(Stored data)

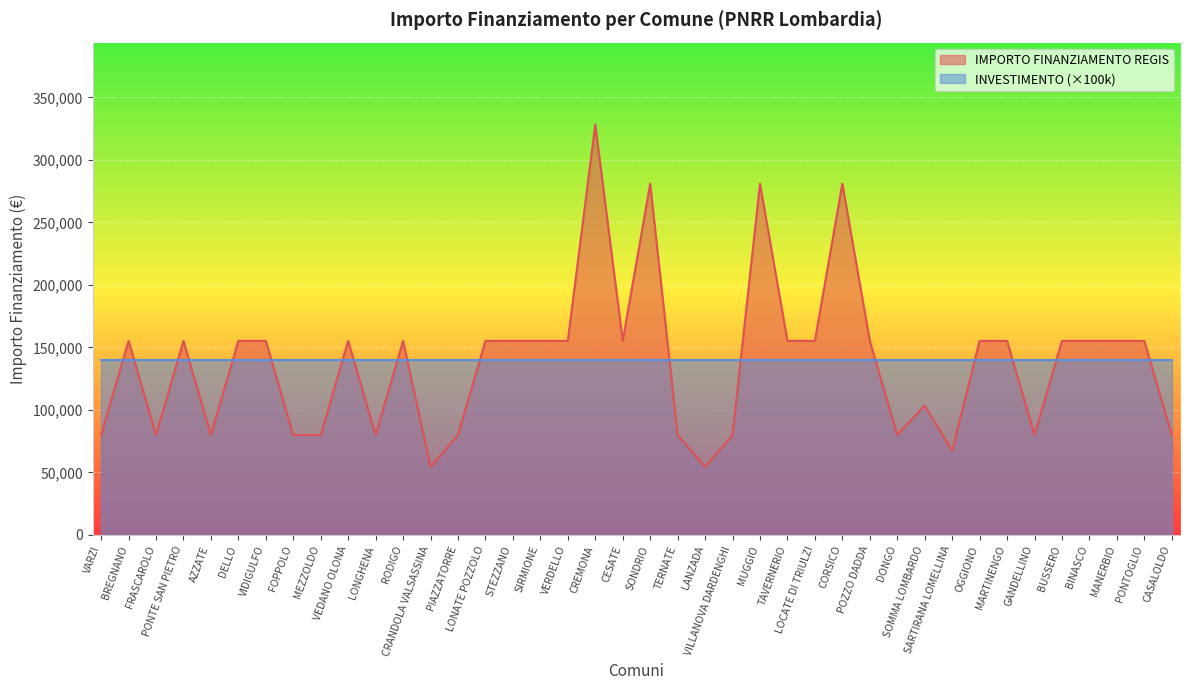

Is it true that the value at VERDELLO is 39132?

False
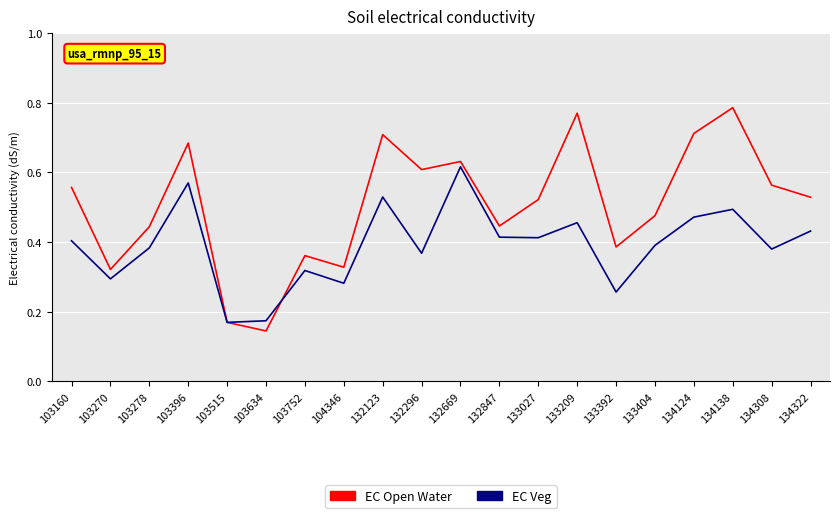

Where is EC Open Water nearest to the value 0?

103634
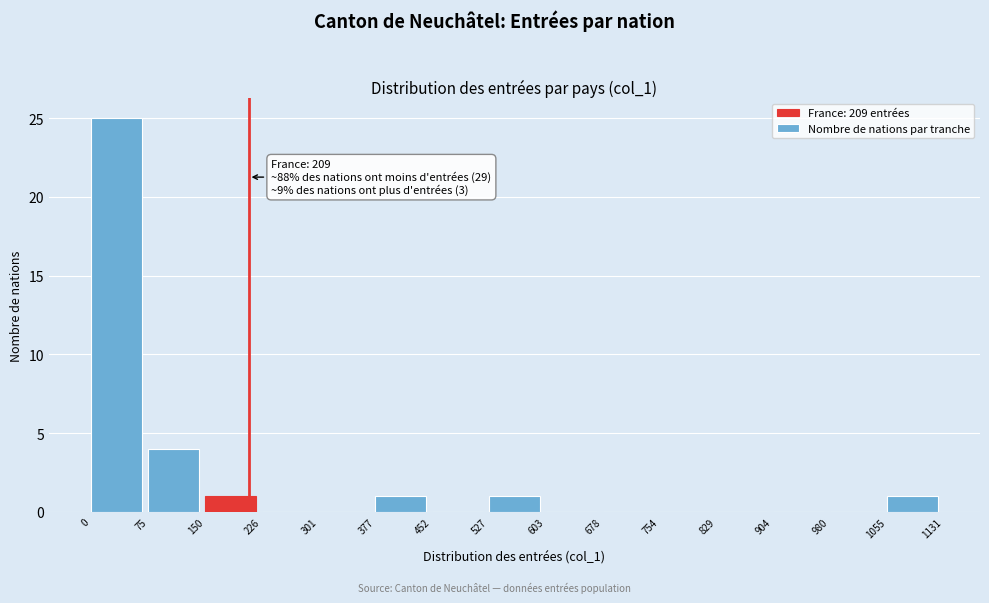

Which range on the x-axis has the tallest bar?

0 to 75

*EXERCISE GOAL*
Copy out every line of the records above word for word, leaving out the pictures.

*OUTPUT OF THE EXERCISE*
Is it true that the value at VERDELLO is 39132?

False

Where is EC Open Water nearest to the value 0?

103634

Which range on the x-axis has the tallest bar?

0 to 75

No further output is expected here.